Como si no bastara con los problemas propios de un calendario que se va quedando con pocas hojas, tenemos encima dos graves males. Y de ellos no se escapan los más jóvenes ni los mismos niños.
Por un lado, nos ataca la inflación, una pesadilla que pega duro transversalmente, pero en especial a las familias más vulnerables económicamente, y por el otro nos embiste la violencia de las armas. Que conste que no escribo sobre la guerra en Ucrania, sino de los que observamos a nuestro lado, o a pocas cuadras, cuando mucho.
Los economistas debaten acerca de las cifras que podría alcanzar el alza de precios a finales de año. En el mejor de los casos volará cerca del diez por ciento, aseguran los menos temerosos, pero otros ya se la juegan por números más altos. Como sea, nada auspicioso.
El país conoció otros momentos difíciles, con alto IPC, como en 2008, cuando llegó a un 8,7%. Sin embargo, al año siguiente cayó a un 0,45%, según datos del portal Inflation.eu, lo que ojalá se repita en 2023. Todo depende de la adopción de medidas inteligentes por parte de quienes llevan la pelota bajo la suela. El dato más duro, según la misma fuente, se remonta a 1974, cuando la inflación se disparó a un 586,06%.
Sin embargo, en otros lugares lo han pasado peor. Por ejemplo, está lo que sucedió en Alemania hace casi un siglo, tras la derrota en la Primera Guerra Mundial y durante el periodo de la República de Weimar, cuando el dinero perdió tanto el valor que la gente usaba los billetes para empapelar las paredes o en reemplazo del papel higiénico. Llegaron a imprimir billetes con un valor nominal de diez mil millones de marcos, pero tanto cero no servía ni para comprar medio kilo de salchichas. Fue una de las causas del advenimiento al poder del Führer y sus hordas.
En Venezuela, siempre tan presente para hablar de precios altos, el año pasado el IPC llegó a 686 por ciento, pero en febrero pasado apenas marcó 2,9% y se estima que al final del año no pasará de un 36%. ¿Cómo lo hizo Maduro? Según expertos, recogió cañuela y adoptó medidas liberales, como la dolarización de la economía y la apertura al mercado. De esto, sus admiradores criollos no dicen nada.

Sus tareas
**A)** Indique si cada afirmación coincide con la columna sobre la inflación y responda sí o no, citando textualmente las palabras que lo deciden: (i) en 2008 el IPC del país llegó a un 8,7%; (ii) el año siguiente a 2008 la inflación subió por encima del diez por ciento; (iii) en Alemania se imprimieron billetes con un valor nominal de diez mil millones de marcos.
**B)** Copie de la columna sobre la inflación todo el tramo que va desde "Los economistas debaten" hasta "sea, nada auspicioso.", ambos incluidos.
Todo debe resolverse únicamente con lo que dice la columna sobre la inflación.

Datos registrados
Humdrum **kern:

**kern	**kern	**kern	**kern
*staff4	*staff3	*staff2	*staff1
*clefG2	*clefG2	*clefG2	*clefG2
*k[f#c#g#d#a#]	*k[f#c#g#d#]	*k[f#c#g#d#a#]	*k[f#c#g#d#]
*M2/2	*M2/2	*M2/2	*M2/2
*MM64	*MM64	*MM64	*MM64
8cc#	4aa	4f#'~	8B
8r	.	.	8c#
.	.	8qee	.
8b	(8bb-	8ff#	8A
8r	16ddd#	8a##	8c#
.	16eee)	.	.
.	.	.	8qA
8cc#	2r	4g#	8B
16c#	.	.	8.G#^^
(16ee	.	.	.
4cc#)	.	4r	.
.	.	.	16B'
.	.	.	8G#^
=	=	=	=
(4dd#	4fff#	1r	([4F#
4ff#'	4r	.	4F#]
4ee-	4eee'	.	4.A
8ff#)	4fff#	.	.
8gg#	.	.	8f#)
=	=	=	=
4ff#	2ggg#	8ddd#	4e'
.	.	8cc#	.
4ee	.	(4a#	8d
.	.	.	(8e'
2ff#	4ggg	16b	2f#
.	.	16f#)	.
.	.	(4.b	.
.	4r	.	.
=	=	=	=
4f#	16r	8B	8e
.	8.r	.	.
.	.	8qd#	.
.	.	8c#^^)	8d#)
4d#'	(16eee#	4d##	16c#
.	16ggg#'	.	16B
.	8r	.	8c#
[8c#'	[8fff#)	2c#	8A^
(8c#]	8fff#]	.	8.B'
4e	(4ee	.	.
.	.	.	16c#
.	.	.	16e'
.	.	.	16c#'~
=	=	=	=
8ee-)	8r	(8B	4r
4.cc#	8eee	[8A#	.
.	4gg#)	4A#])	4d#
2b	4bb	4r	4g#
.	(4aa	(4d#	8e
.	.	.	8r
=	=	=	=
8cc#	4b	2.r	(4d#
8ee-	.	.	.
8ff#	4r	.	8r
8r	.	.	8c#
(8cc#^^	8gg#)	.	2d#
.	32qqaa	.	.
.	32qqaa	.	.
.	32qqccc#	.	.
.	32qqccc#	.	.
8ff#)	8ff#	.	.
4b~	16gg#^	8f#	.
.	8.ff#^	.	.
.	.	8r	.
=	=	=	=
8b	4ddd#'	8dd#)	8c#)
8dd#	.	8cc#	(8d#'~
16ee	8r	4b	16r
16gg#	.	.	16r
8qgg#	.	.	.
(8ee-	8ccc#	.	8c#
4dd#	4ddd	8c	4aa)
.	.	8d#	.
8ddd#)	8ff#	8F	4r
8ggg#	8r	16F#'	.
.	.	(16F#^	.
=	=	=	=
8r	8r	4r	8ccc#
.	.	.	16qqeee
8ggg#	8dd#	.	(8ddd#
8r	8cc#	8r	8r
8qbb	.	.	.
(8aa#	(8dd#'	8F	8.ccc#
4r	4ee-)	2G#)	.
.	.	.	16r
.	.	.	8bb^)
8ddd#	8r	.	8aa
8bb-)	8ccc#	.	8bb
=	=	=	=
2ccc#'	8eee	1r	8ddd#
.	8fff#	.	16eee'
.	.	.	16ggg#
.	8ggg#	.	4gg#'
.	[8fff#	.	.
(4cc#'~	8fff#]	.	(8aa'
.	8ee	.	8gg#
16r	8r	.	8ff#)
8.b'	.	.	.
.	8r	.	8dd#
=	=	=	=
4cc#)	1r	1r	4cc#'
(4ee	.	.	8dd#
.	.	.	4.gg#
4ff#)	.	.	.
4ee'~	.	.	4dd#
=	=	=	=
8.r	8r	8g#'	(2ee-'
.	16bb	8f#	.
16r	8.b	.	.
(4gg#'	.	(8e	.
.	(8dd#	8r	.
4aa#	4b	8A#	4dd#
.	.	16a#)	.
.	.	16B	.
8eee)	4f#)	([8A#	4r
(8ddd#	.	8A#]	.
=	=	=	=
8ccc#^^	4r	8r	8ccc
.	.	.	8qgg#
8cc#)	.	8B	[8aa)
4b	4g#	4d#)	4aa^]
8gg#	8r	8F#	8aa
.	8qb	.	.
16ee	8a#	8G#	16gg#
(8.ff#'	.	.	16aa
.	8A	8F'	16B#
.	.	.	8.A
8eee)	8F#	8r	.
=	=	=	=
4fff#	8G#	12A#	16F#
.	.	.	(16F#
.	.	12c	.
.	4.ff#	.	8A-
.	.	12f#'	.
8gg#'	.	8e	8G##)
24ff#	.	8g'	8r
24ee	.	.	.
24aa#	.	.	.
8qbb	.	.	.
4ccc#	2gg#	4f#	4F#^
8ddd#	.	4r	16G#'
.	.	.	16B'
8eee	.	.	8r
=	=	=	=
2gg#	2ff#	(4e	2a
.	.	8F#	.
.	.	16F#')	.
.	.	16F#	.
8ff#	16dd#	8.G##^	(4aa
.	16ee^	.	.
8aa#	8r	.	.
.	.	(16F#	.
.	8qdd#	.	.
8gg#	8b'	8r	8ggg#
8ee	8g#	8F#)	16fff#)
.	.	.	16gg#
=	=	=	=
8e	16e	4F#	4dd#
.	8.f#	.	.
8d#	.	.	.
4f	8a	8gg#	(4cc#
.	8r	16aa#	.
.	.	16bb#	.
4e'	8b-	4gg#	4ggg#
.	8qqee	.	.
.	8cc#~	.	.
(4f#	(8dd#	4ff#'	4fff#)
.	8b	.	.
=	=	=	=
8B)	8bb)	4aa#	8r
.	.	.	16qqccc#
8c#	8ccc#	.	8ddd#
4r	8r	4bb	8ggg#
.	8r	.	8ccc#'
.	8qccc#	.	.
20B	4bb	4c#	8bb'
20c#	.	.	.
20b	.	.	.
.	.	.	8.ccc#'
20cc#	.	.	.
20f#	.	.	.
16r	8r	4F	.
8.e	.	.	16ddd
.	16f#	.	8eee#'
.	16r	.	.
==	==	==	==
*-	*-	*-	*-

Soluciones propuestas
**A)**
(i) Sí: "en 2008, cuando llegó a un 8,7%".
(ii) No: "al año siguiente cayó a un 0,45%".
(iii) Sí: "Llegaron a imprimir billetes con un valor nominal de diez mil millones de marcos".

**B)**
Los economistas debaten acerca de las cifras que podría alcanzar el alza de precios a finales de año. En el mejor de los casos volará cerca del diez por ciento, aseguran los menos temerosos, pero otros ya se la juegan por números más altos. Como sea, nada auspicioso.